## REQUIREMENT
Reproduce, word for word, the stretch of the case report from "A 60-year-old female" through "within normal limits.".

A 60-year-old female was admitted to our hospital because of obstructive jaundice. She had undergone a right hepatectomy resulting from a single small (approximately 3 cm) hepatocellular carcinoma (HCC) 6 months previously. Laboratory data values were abnormally increased as follows: serum bilirubin level, 7.7 mg/dL (normal, <1.0  mg/dL); serum alkaline phosphatase, 295 IU/L (normal, 20-120); aspartate aminotransferase, 55 (normal, 5-40); gamma-glutamyl transferase, 318 (normal, 10-66); amylase, 165 (normal, 28-116); lipase, 78 (normal, 0-60), white blood cell count, 16,400 cells/mm3 (normal, 3.9-9.7 × 103); and alfa-fetoprotein, 10.82 ng/mL (normal, 0-6). Levels of all other serum tumor markers, including carcinoembryonic antigen, carbohydrate antigen (CA) 125, and CA 19-9, were within normal limits.


CA, carbohydrate antigen; CBD, common bile duct; HCC, hepatocellular carcinoma; iHCC, icteric hepatocellular carcinoma.

(Chart interpretation exercises)

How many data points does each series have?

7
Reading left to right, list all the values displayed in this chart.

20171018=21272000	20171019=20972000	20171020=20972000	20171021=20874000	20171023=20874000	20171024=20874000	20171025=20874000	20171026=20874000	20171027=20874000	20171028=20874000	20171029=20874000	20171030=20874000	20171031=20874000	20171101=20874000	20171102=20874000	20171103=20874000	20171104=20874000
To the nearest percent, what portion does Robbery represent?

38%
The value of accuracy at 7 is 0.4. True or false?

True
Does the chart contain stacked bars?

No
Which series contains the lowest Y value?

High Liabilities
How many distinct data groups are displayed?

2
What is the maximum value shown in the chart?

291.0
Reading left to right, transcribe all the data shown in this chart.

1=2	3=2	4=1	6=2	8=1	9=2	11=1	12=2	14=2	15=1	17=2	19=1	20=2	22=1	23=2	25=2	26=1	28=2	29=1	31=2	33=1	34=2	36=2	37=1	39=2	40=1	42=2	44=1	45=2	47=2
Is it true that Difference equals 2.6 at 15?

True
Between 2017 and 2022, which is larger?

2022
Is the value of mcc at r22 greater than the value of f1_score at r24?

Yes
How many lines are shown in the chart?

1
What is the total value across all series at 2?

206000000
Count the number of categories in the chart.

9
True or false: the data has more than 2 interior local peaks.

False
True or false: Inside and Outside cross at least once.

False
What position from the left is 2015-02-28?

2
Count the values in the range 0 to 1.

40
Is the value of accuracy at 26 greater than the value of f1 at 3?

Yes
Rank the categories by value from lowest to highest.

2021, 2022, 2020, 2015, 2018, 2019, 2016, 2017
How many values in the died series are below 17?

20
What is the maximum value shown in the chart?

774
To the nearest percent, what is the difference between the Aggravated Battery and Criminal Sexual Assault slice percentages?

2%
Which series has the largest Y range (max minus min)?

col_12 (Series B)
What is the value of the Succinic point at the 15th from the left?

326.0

## WRITTEN SOLUTION
A 60-year-old female was admitted to our hospital because of obstructive jaundice. She had undergone a right hepatectomy resulting from a single small (approximately 3 cm) hepatocellular carcinoma (HCC) 6 months previously. Laboratory data values were abnormally increased as follows: serum bilirubin level, 7.7 mg/dL (normal, <1.0  mg/dL); serum alkaline phosphatase, 295 IU/L (normal, 20-120); aspartate aminotransferase, 55 (normal, 5-40); gamma-glutamyl transferase, 318 (normal, 10-66); amylase, 165 (normal, 28-116); lipase, 78 (normal, 0-60), white blood cell count, 16,400 cells/mm3 (normal, 3.9-9.7 × 103); and alfa-fetoprotein, 10.82 ng/mL (normal, 0-6). Levels of all other serum tumor markers, including carcinoembryonic antigen, carbohydrate antigen (CA) 125, and CA 19-9, were within normal limits.